Selected text →
○ ○ ○ ○ ○

Rate this Page

lerobot_columns_to_tensordict#

class torchrl.data.datasets.lerobot_columns_to_tensordict(columns: dict[str, Any], *, key_map: dict[str, NestedKey] | None = None)[source]#

Convert a LeRobot-style columnar dict into a canonical VLA TensorDict.

LeRobot stores per-frame data under dotted column names (observation.state, observation.images.<camera>, action, episode_index, task, …). This builds a flat [N] TensorDict using the canonical VLA key layout: proprioceptive state and images under observation, the per-frame language instruction and the action at the root, and episode for trajectory boundaries (see validate_vla_tensordict()).

Parameters:

columns (dict) – mapping from LeRobot column name to a tensor (numeric columns), a list of strings (e.g. the task instruction), or a VideoClipRef (lazy video frames, decoded on sampling by DecodeVideoTransform).

○ ○ ○ ○ ○

Records shown →
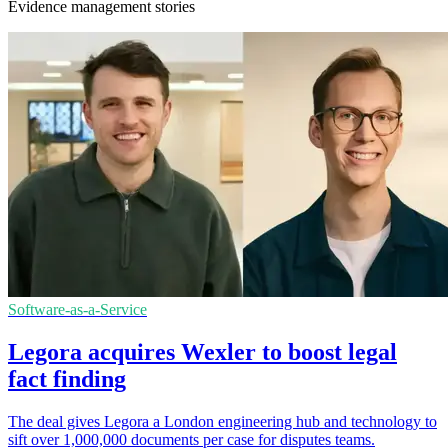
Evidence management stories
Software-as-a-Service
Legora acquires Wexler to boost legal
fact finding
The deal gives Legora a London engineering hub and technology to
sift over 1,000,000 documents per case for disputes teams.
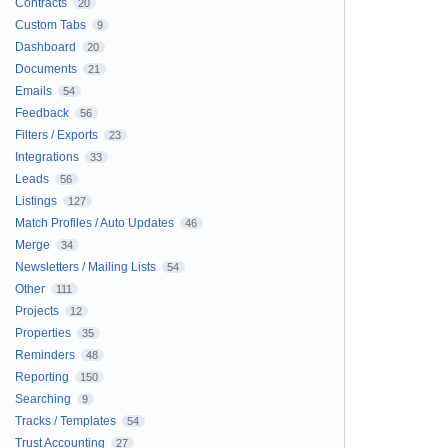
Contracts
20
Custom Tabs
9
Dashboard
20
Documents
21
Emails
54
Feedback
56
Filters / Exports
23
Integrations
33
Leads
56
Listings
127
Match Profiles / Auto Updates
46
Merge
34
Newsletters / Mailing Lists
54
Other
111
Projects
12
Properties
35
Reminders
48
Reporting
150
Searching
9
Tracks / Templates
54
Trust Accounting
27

○ ○ ○ ○ ○

Exercises to complete →
1 > In the reference page, write out the part that opens with the words containing "lerobot_columns_to_tensordict#" and closes with "boundaries (see validate_vla_tensordict()).", substituting "standard" for every "canonical".
2 > According to the reference page, what decodes the lazy video frames held in a VideoClipRef, and when?

Answers in order →
1 >
lerobot_columns_to_tensordict#

class torchrl.data.datasets.lerobot_columns_to_tensordict(columns: dict[str, Any], *, key_map: dict[str, NestedKey] | None = None)[source]#

Convert a LeRobot-style columnar dict into a standard VLA TensorDict.

LeRobot stores per-frame data under dotted column names (observation.state, observation.images.<camera>, action, episode_index, task, …). This builds a flat [N] TensorDict using the standard VLA key layout: proprioceptive state and images under observation, the per-frame language instruction and the action at the root, and episode for trajectory boundaries (see validate_vla_tensordict()).

2 > DecodeVideoTransform decodes them on sampling.